Herberger war der "Chef"

Doch Herberger war ein gerissener Trainer und wusste genau, wie er sein Team motivieren kann. Er war autoritär, konnte jedoch auch einfühlsam sein. Herberger wusste genau, wie seine Worte wirkten und wie er mit Spielern umgehen musste. Seine Spieler - und später eine ganze deutsche Fussball-Nation - nannten ihn respektvoll nur den "Chef".

Der Fussballphilosoph verstand es wie kein anderer, die Eigenschaften seiner Spieler herauszuarbeiten. Seine Mannschaft bestach durch Ausdauer, physische Stärke, Disziplin, Team- und Kampfgeist - die Tugenden, die auch heute noch als deutsche Tugenden bezeichnet werden.

Disziplin war ihm heilig, die Mannschaft musste funktionieren. Sein Motto "Elf Freunde müsst ihr sein" wurde zum Schlagwort. Auf dem Platz hatte er mit Kapitän Fritz Walter seinen verlängerten Arm. Er war seine einzige Vertrauensperson. Der Lauterer war der Schlüssel zu Herbergers Spiel, nicht nur spielerisch, sondern auch menschlich. Er setzte das in die Tat um, was der "Chef" im Kopf hatte.

Deutschland besiegte in einer Regenschlacht im Berner Wankdorfstadion Ungarn mit 3:2 nachdem die Magyaren bereits mit 2:0 führten. Herbergers Rezept ging auf, Deutschland brachte Ungarn nach vier Jahren die erste Niederlage bei.
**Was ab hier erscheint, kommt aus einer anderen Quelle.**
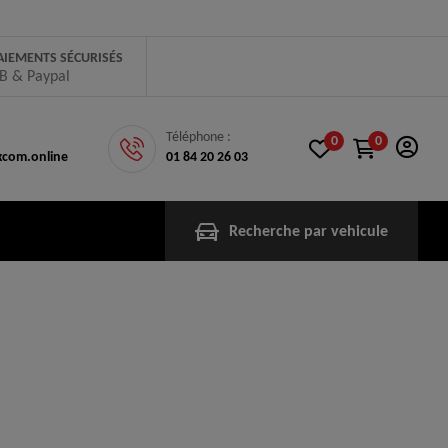
AIEMENTS SÉCURISÉS
B & Paypal
Téléphone :
0
0
com.online
01 84 20 26 03
Recherche par vehicule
Doch der Sieg im Endspiel von Bern bedeutete nicht nur den ersten Titelgewinn bei einer Weltmeisterschaft. Er bedeute viel mehr für ein Deutschland das nach dem Krieg in Trümmern lag. Der Sieg von Bern verhalf einer ganzen Nation wieder zu mehr Selbstwertgefühl, baute das Nachkriegsdeutschland mental auf. Es gab wieder etwas, an dem sich die Menschen aufrichten konnten.

Gründervater einer neuen Generation

Und Sepp Herberger war nicht nur der Trainer einer Weltmeisterelf, er wurde zum Gründervater einer neuen Generation, eines neuen Deutschlands, einem Aufbauhelfer. Der Sieg 1954 in Bern hatte eine psychologische Bedeutung wie sonst kein anderer sportlicher Erfolg in der Folgezeit. Für diesen Verdienst erhielt er 1962 das Bundesverdienstkreuz erster Klasse.

Herberger blieb noch bis 1964 Bundestrainer. 1958 gelang der deutschen Elf bei der Weltmeisterschaft in Schweden der vierte Platz und 1962 war im Viertelfinale gegen Chile Endstation. Herbergers saß am 7. Juni 1964 beim Sieg in Finnland letztmals auf der Trainerbank der deutschen Nationalmannschaft, ehe er das Amt an seinen Nachfolger Helmut Schön abgab und sich zur Ruhe setzte.

Am 28. April 1977 starb Herberger im Alter von 80 Jahren an den Folgen einer Lungenentzündung in seiner Geburtsstadt Mannheim. Seine Ausstrahlung, seine Raffinesse und seine menschliche Güte machten Sepp Herberger zum Mythos.

Taktik

Herberger galt als gewiefter Taktiker. Seine erfolgreiche Mannschaft, die im ersten Spiel der FIFA Weltmeisterschaft 1954 gegen die Türkei mit 4:1 klar gewonnen hatte, baute er auf acht Positionen um. Im zweiten Spiel gegen die favorisierten Ungarn schonte er seine besten Akteure und ließ die zweite Garde auflaufen. Nur Kapitän Fritz Walter, Jupp Posipal und Werner Kohlmeyer ließ er im Team. Es kam wie es kommen musste, sein Team unterlag gnadenlos mit 3:8. Doch später sollte sich dieser Schachzug als genial herausstellen, denn im Entscheidungsspiel gegen die Türkei siegte eine ausgeruhte deutsche Elf souverän mit 7:2 und zog somit in die Zwischenrunde ein. "Ich bin der Meinung, dass wir an diesem Tag auch mit unserer stärksten Mannschaft verloren hätten", verteidigte Herberger anschließend seine Maßnahme, die ihm sehr viel Unmut einbrachte.